**Exercise prompt**
Put the entries below into a numbered list, one line per item, leaving out blank lines and the pictures.

**Data provided**

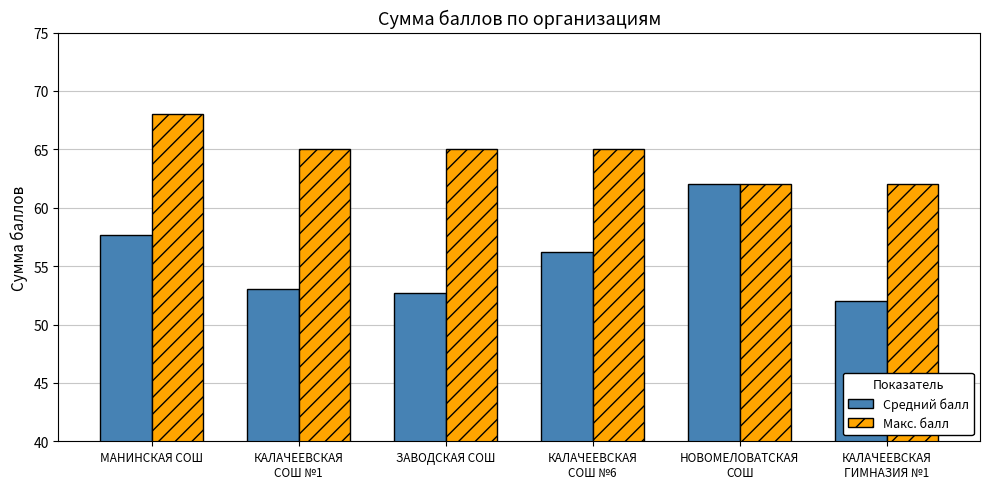

What is the highest value of the Макс. балл series?

68.0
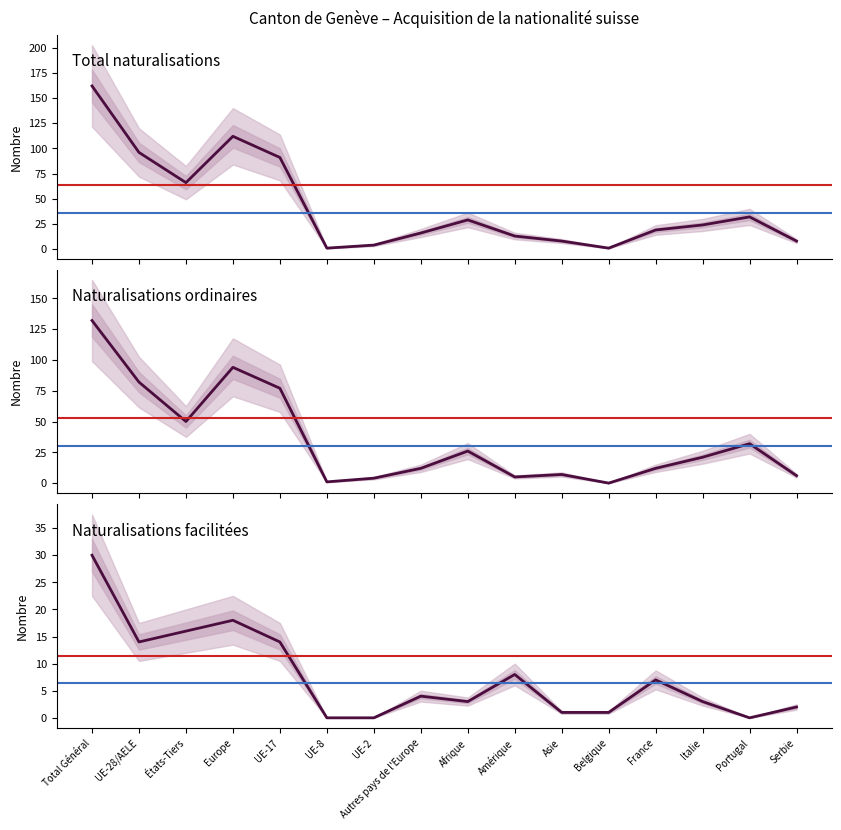

Reading right to left, what are all the values shown in this chart?

Total naturalisation: Serbie=8	Portugal=32	Italie=24	France=19	Belgique=1	Asie=8	Amérique=13	Afrique=29	Autres pays de l'Europe=16	UE-2=4	UE-8=1	UE-17=91	Europe=112	États-Tiers=66	UE-28/AELE=96	Total Général=162
Naturalisations ordinaires: Serbie=6	Portugal=32	Italie=21	France=12	Belgique=0	Asie=7	Amérique=5	Afrique=26	Autres pays de l'Europe=12	UE-2=4	UE-8=1	UE-17=77	Europe=94	États-Tiers=50	UE-28/AELE=82	Total Général=132
Naturalisations facilitées: Serbie=2	Portugal=0	Italie=3	France=7	Belgique=1	Asie=1	Amérique=8	Afrique=3	Autres pays de l'Europe=4	UE-2=0	UE-8=0	UE-17=14	Europe=18	États-Tiers=16	UE-28/AELE=14	Total Général=30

**Answer area**
1. What is the highest value of the Макс. балл series?
2. 68.0
3. Reading right to left, what are all the values shown in this chart?
4. Total naturalisation: Serbie=8	Portugal=32	Italie=24	France=19	Belgique=1	Asie=8	Amérique=13	Afrique=29	Autres pays de l'Europe=16	UE-2=4	UE-8=1	UE-17=91	Europe=112	États-Tiers=66	UE-28/AELE=96	Total Général=162
5. Naturalisations ordinaires: Serbie=6	Portugal=32	Italie=21	France=12	Belgique=0	Asie=7	Amérique=5	Afrique=26	Autres pays de l'Europe=12	UE-2=4	UE-8=1	UE-17=77	Europe=94	États-Tiers=50	UE-28/AELE=82	Total Général=132
6. Naturalisations facilitées: Serbie=2	Portugal=0	Italie=3	France=7	Belgique=1	Asie=1	Amérique=8	Afrique=3	Autres pays de l'Europe=4	UE-2=0	UE-8=0	UE-17=14	Europe=18	États-Tiers=16	UE-28/AELE=14	Total Général=30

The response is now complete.